May 2, 2023
Small colored flags stuck in a young cornfield are a more common sight today. If you see this while driving by a neighbor’s field, odds are your neighbor is flagging corn emergence.
“More people are realizing how important it is for corn to emerge uniformly,” says Dave Nanda, a retired plant breeder and director of genetics for Seed Genetics Direct, Jeffersonville, Ohio.
Seed Genetics Direct sponsors Corn Watch. Through this project, Nanda visits the same field in central Indiana several times during the growing season, making observations that could relate to other cornfields around the region. The 2023 season marks the third year for flagging corn emergence in the Corn Watch field.
“It’s not that difficult,” Nanda explains. “We have made interesting observations so far by flagging corn emergence.”
Here are Nanda’s best tips for how to flag a cornfield for emergence:
Mark off 1/1,000 acre along a row. “I use a yellow rope with metal stakes on each end,” he says. “It’s marked at 17 feet, 5 inches for 30-inch rows. You could use a tape measure.”
Check more than one row. “You can do pairs of rows, blocks of four or whatever you like,” Nanda says. “One year, we did 24 rows, which was one complete planter pass. There can be row-to-row differences in uniformity of emergence, either related to soil type, differences in planter performance row to row or both. Just checking one row isn’t enough.”
Use different colored flags for each day. Hopefully, most plants emerge within 24 hours, so have extra of your first color on hand. Return to the field daily, putting a flag by each new plant that has emerged.
Keep good notes. Record the color of flag used each day. You may think you can remember, but don’t count on it, Nanda advises. Write it down.

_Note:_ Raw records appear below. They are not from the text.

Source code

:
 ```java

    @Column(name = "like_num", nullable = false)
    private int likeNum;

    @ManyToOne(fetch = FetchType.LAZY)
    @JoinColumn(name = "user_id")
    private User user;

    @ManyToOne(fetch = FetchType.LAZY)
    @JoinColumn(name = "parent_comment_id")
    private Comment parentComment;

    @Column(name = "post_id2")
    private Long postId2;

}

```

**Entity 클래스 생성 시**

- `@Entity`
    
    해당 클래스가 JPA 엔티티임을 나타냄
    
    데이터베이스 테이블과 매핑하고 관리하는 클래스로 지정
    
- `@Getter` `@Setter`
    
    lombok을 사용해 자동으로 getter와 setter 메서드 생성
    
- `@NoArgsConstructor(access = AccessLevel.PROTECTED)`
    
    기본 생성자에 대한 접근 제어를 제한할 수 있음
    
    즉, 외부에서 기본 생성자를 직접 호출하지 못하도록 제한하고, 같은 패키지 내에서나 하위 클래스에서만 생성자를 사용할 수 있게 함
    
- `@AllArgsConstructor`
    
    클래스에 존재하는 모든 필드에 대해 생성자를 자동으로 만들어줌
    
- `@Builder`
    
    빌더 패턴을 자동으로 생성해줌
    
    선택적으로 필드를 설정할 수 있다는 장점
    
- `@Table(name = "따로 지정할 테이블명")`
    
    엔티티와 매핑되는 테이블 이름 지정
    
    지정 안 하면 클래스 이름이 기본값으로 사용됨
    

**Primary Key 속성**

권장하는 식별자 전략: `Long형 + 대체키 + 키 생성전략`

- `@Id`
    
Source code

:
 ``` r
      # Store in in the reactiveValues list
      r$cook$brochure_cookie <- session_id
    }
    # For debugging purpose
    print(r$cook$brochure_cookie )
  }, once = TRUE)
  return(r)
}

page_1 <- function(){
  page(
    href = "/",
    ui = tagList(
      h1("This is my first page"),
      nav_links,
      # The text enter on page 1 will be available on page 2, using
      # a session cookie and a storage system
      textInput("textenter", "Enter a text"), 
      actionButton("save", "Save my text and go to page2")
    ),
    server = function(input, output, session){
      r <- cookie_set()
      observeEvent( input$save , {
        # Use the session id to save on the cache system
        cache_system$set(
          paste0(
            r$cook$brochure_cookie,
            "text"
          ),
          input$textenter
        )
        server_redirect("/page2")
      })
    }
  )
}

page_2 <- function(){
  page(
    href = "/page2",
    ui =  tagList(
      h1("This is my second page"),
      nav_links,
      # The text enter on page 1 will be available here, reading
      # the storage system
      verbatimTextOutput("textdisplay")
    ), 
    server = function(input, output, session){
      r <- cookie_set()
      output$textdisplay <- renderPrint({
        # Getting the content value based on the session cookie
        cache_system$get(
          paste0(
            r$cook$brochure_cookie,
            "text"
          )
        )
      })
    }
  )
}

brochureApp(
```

Lessons learned through flagging
Here are four things Nanda has learned through flagging:
1. Year-to-year differences can be huge. In 2021, the first corn took 11 days to emerge. In 2022, the first corn appeared in six days, and about 90% was emerged in seven days. “The weather after planting was cool and wet in 2021,” Nanda recalls. “In 2022, it was unseasonably warm, with air temperatures in the mid-80s. Germination was much quicker in ’22.”
2. Emergence window varies year to year. Nearly 98% of all plants that emerged were flagged within the first two days in ’22, when it was warmer, Nanda says. In ’21, emergence was spread over 14 days or more. “Cool, wet weather really slows things down,” he says.
3. No-till fields emerge about 24 hours slower. In two of the three years Nanda flagged emergence, he compared no-till and conventional fields. In both ’21 and ’22 — two very different seasons — no-till emerged, on average, a day later than conventional corn.
4. Late-emerging plants tend to have smaller ears. “The trend is there, but it is not as drastic as some commercial companies imply,” Nanda says. “Typically, if a plant is four to five days behind its neighbor, ears will be somewhat smaller. Occasionally, a plant emerging that late won’t produce an ear, acting like a weed. Even emergence is important, but so are other factors, including even spacing along the row.”